** Opening Exercise input block **

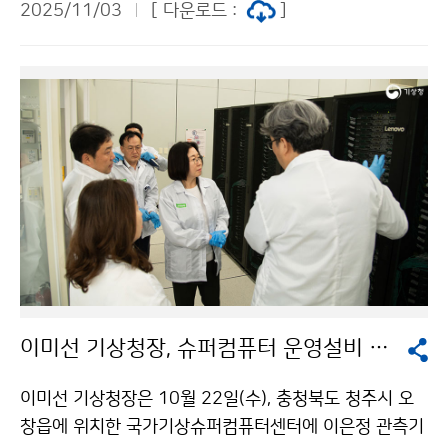
2025/11/03
[ 다운로드 :
]
상을 실시간으로 관측하고 있는 안동기상대 현장을 방문
하여 대설 등 겨울철 위험기상 대비와 안정적인 관측자료
생산을 위한 관측 환경을 점검하였다.
이미선 기상청장, 슈퍼컴퓨터 운영설비 안전성 현장 점검
이미선 기상청장은 10월 22일(수), 충청북도 청주시 오
창읍에 위치한 국가기상슈퍼컴퓨터센터에 이은정 관측기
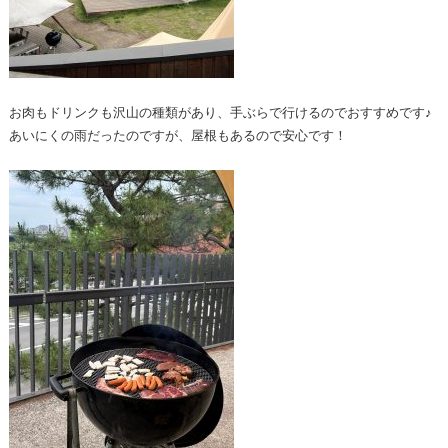
お肉もドリンクも沢山の種類があり、手ぶらで行けるのでおすすめです♪
あいにくの雨だったのですが、屋根もあるので安心です！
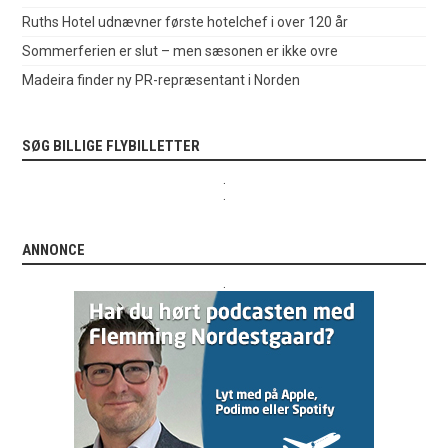
Ruths Hotel udnævner første hotelchef i over 120 år
Sommerferien er slut – men sæsonen er ikke ovre
Madeira finder ny PR-repræsentant i Norden
SØG BILLIGE FLYBILLETTER
.
.
ANNONCE
.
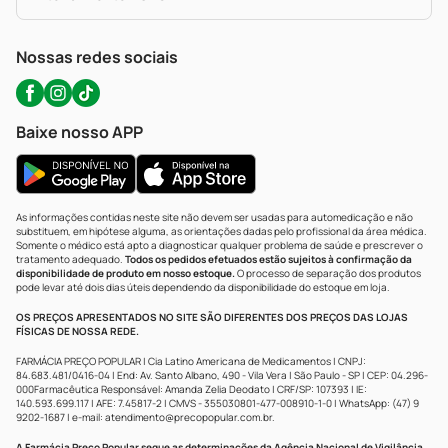
Política De Privacidade
WhatsApp (47) 9202-1687
Atendimento@precopopular.com.br
Nossas redes sociais
Baixe nosso APP
As informações contidas neste site não devem ser usadas para automedicação e não
substituem, em hipótese alguma, as orientações dadas pelo profissional da área médica.
Somente o médico está apto a diagnosticar qualquer problema de saúde e prescrever o
tratamento adequado.
Todos os pedidos efetuados estão sujeitos à confirmação da
disponibilidade de produto em nosso estoque.
O processo de separação dos produtos
pode levar até dois dias úteis dependendo da disponibilidade do estoque em loja.
OS PREÇOS APRESENTADOS NO SITE SÃO DIFERENTES DOS PREÇOS DAS LOJAS
FÍSICAS DE NOSSA REDE.
FARMÁCIA PREÇO POPULAR | Cia Latino Americana de Medicamentos | CNPJ:
84.683.481/0416-04 | End: Av. Santo Albano, 490 - Vila Vera | São Paulo - SP | CEP: 04.296-
000Farmacêutica Responsável: Amanda Zelia Deodato | CRF/SP: 107393 | IE:
140.593.699.117 | AFE: 7.45817-2 | CMVS - 355030801-477-008910-1-0 | WhatsApp: (47) 9
9202-1687 | e-mail:
atendimento@precopopular.com.br
.
A Farmácia Preço Popular segue as determinações da Agência Nacional de Vigilância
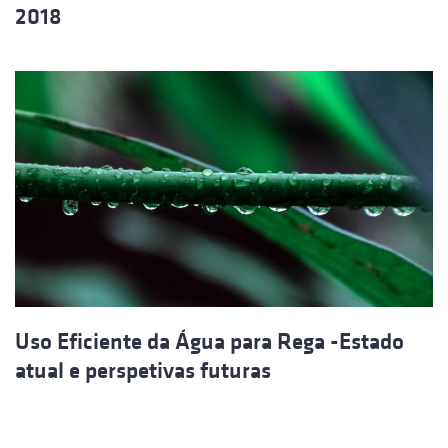
2018
Uso Eficiente da Água para Rega -Estado
atual e perspetivas futuras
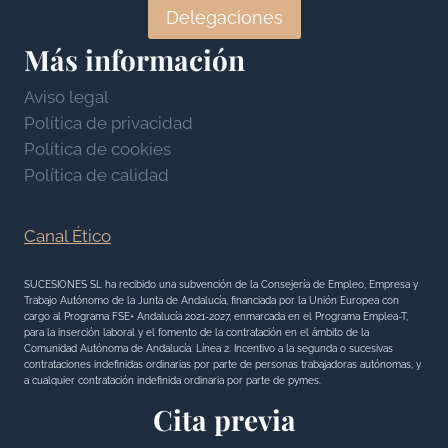
Delegaciones
Más información
Aviso legal
Política de privacidad
Política de cookies
Política de calidad
Canal Ético
SUCESIONES SL ha recibido una subvención de la Consejería de Empleo, Empresa y
Trabajo Autónomo de la Junta de Andalucía, financiada por la Unión Europea con
cargo al Programa FSE+ Andalucía 2021-2027, enmarcada en el Programa Emplea-T,
para la inserción laboral y el fomento de la contratación en el ámbito de la
Comunidad Autónoma de Andalucía. Línea 2. Incentivo a la segunda o sucesivas
contrataciones indefinidas ordinarias por parte de personas trabajadoras autónomas, y
a cualquier contratación indefinida ordinaria por parte de pymes.
Cita previa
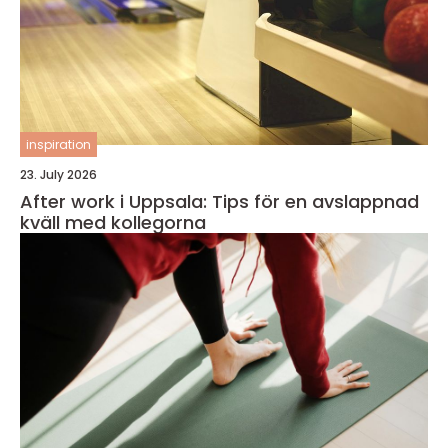
inspiration
23. July 2026
After work i Uppsala: Tips för en avslappnad
kväll med kollegorna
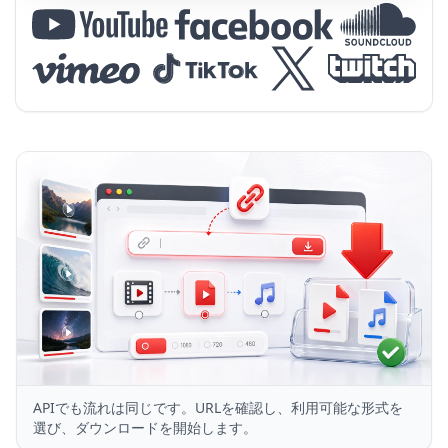
APIでも流れは同じです。URLを確認し、利用可能な形式を
選び、ダウンロードを開始します。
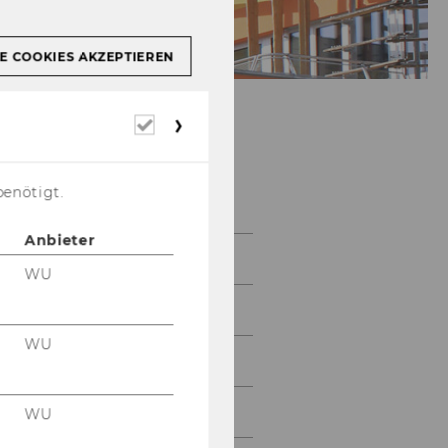
E COOKIES AKZEPTIEREN
Erforderliche
Cookies
Abteilung
benötigt.
Anbieter
Mitarbeiter/-innen
WU
Gastforscher/-innen
WU
Abteilungsberichte
Kooperationspartner
WU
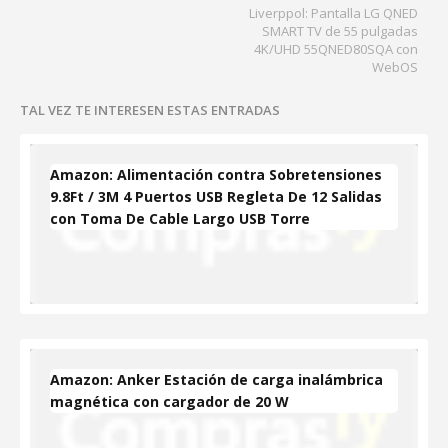
Liverppol: Pantalla LG QNED
SMART TV de 55 pulgadas
4K/UHD 55QNED80SQA con
WebOS
TAL VEZ TE INTERESEN ESTAS ENTRADAS
Amazon: Alimentación contra Sobretensiones
9.8Ft / 3M 4 Puertos USB Regleta De 12 Salidas
con Toma De Cable Largo USB Torre
Amazon: Anker Estación de carga inalámbrica
magnética con cargador de 20 W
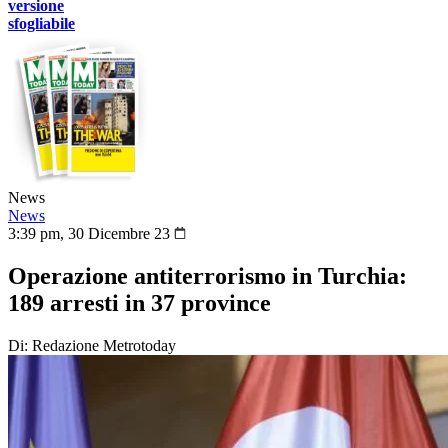
versione
sfogliabile
News
News
3:39 pm, 30 Dicembre 23
Operazione antiterrorismo in Turchia:
189 arresti in 37 province
Di: Redazione Metrotoday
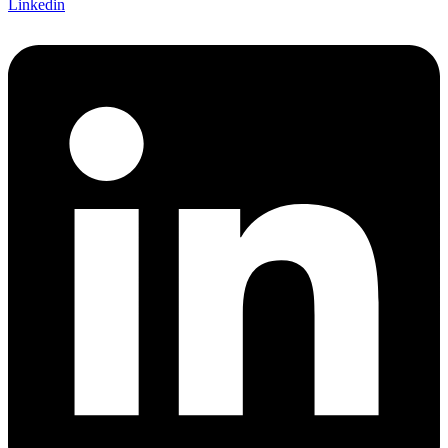
Linkedin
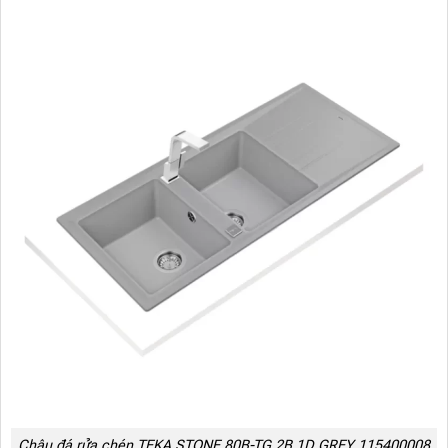
Chậu đá rửa chén TEKA STONE 80B-TG 2B 1D GREY 115400008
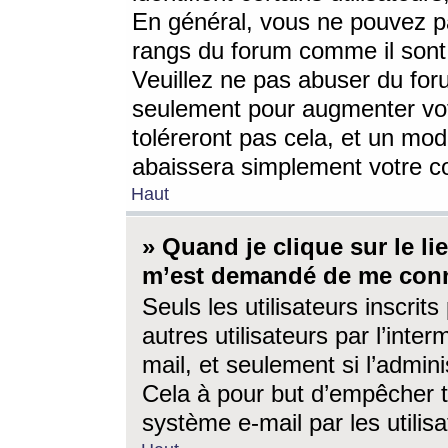
En général, vous ne pouvez pa
rangs du forum comme il sont 
Veuillez ne pas abuser du for
seulement pour augmenter vo
toléreront pas cela, et un mo
abaissera simplement votre 
Haut
» Quand je clique sur le lien
m’est demandé de me conn
Seuls les utilisateurs inscri
autres utilisateurs par l’inter
mail, et seulement si l’admini
Cela à pour but d’empêcher to
système e-mail par les utili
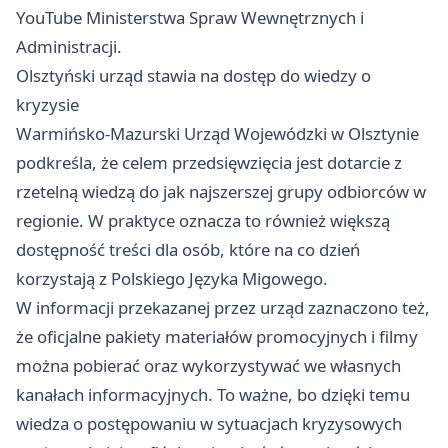
YouTube Ministerstwa Spraw Wewnętrznych i
Administracji.
Olsztyński urząd stawia na dostęp do wiedzy o
kryzysie
Warmińsko-Mazurski Urząd Wojewódzki w Olsztynie
podkreśla, że celem przedsięwzięcia jest dotarcie z
rzetelną wiedzą do jak najszerszej grupy odbiorców w
regionie. W praktyce oznacza to również większą
dostępność treści dla osób, które na co dzień
korzystają z Polskiego Języka Migowego.
W informacji przekazanej przez urząd zaznaczono też,
że oficjalne pakiety materiałów promocyjnych i filmy
można pobierać oraz wykorzystywać we własnych
kanałach informacyjnych. To ważne, bo dzięki temu
wiedza o postępowaniu w sytuacjach kryzysowych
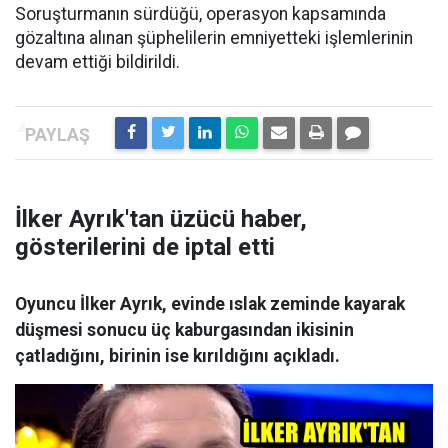
Soruşturmanın sürdüğü, operasyon kapsamında
gözaltına alınan şüphelilerin emniyetteki işlemlerinin
devam ettiği bildirildi.
İlker Ayrık'tan üzücü haber,
gösterilerini de iptal etti
Oyuncu İlker Ayrık, evinde ıslak zeminde kayarak
düşmesi sonucu üç kaburgasından ikisinin
çatladığını, birinin ise kırıldığını açıkladı.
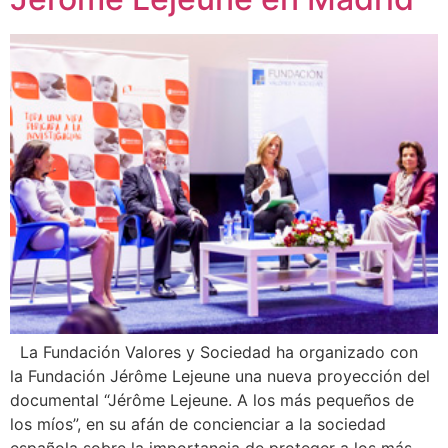
La Fundación Valores y Sociedad ha organizado con
la Fundación Jérôme Lejeune una nueva proyección del
documental “Jérôme Lejeune. A los más pequeños de
los míos”, en su afán de concienciar a la sociedad
española sobre la importancia de proteger a los más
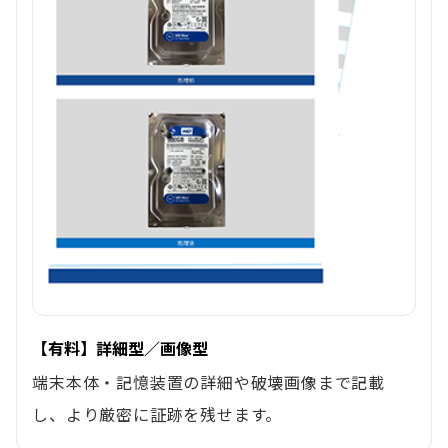
【有料】詳細型／画像型
端末本体・記憶装置の詳細や破壊画像まで記載
し、より厳密に証跡を残せます。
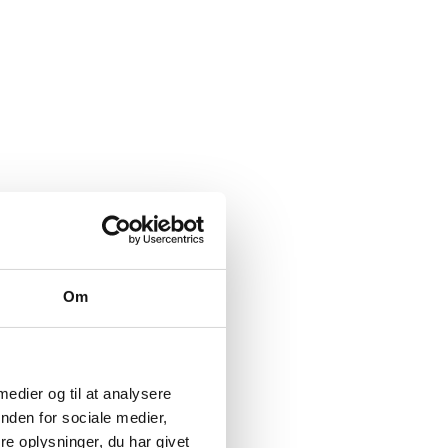
Om
 medier og til at analysere
nden for sociale medier,
e oplysninger, du har givet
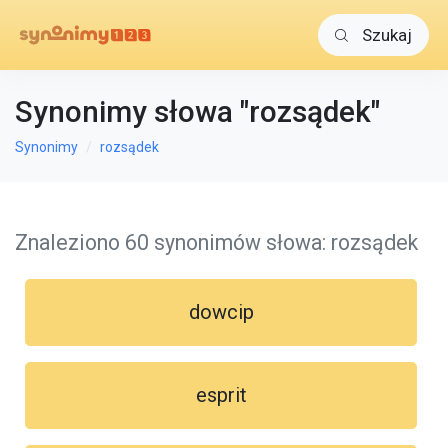
Szukaj
Synonimy słowa "rozsądek"
Synonimy
rozsądek
Znaleziono 60 synonimów słowa: rozsądek
dowcip
esprit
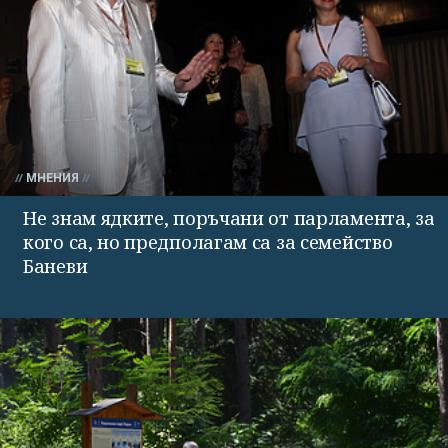
МНЕНИЯ
Не знам ядките, поръчани от парламента, за
кого са, но предполагам са за семейство
Баневи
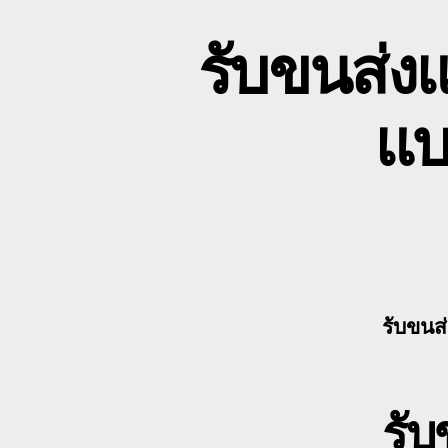
รับขนส่ง
แบ
รับขนส
รับ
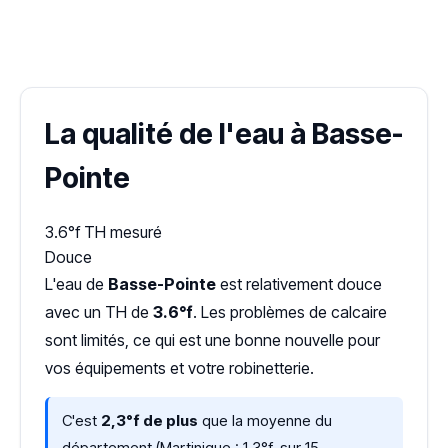
✓ 100 % gratuit
·
✓ Sans engagement
·
✓ Réponse sous 24 h
·
Dureté d'eau vérifiée (Hub'eau)
La qualité de l'eau à Basse-
Pointe
3.6°f
TH mesuré
Douce
L'eau de
Basse-Pointe
est relativement douce
avec un TH de
3.6°f
. Les problèmes de calcaire
sont limités, ce qui est une bonne nouvelle pour
vos équipements et votre robinetterie.
C'est
2,3°f de plus
que la moyenne du
département (Martinique : 1,3°f, sur 15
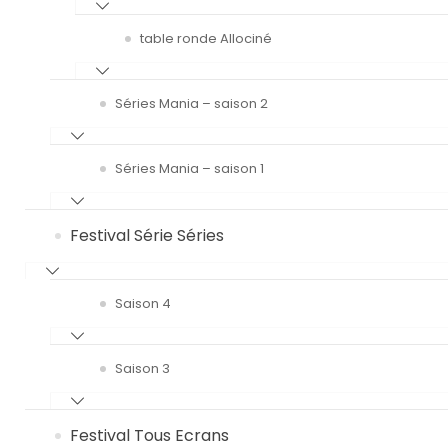
table ronde Allociné
Séries Mania – saison 2
Séries Mania – saison 1
Festival Série Séries
Saison 4
Saison 3
Festival Tous Ecrans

** Closing Exercise input block **

(Problem statement)
Your response should be made up of the lines in the data that contain the word "precopopular".

(Result for this task)
Atendimento@precopopular.com.br
atendimento@precopopular.com.br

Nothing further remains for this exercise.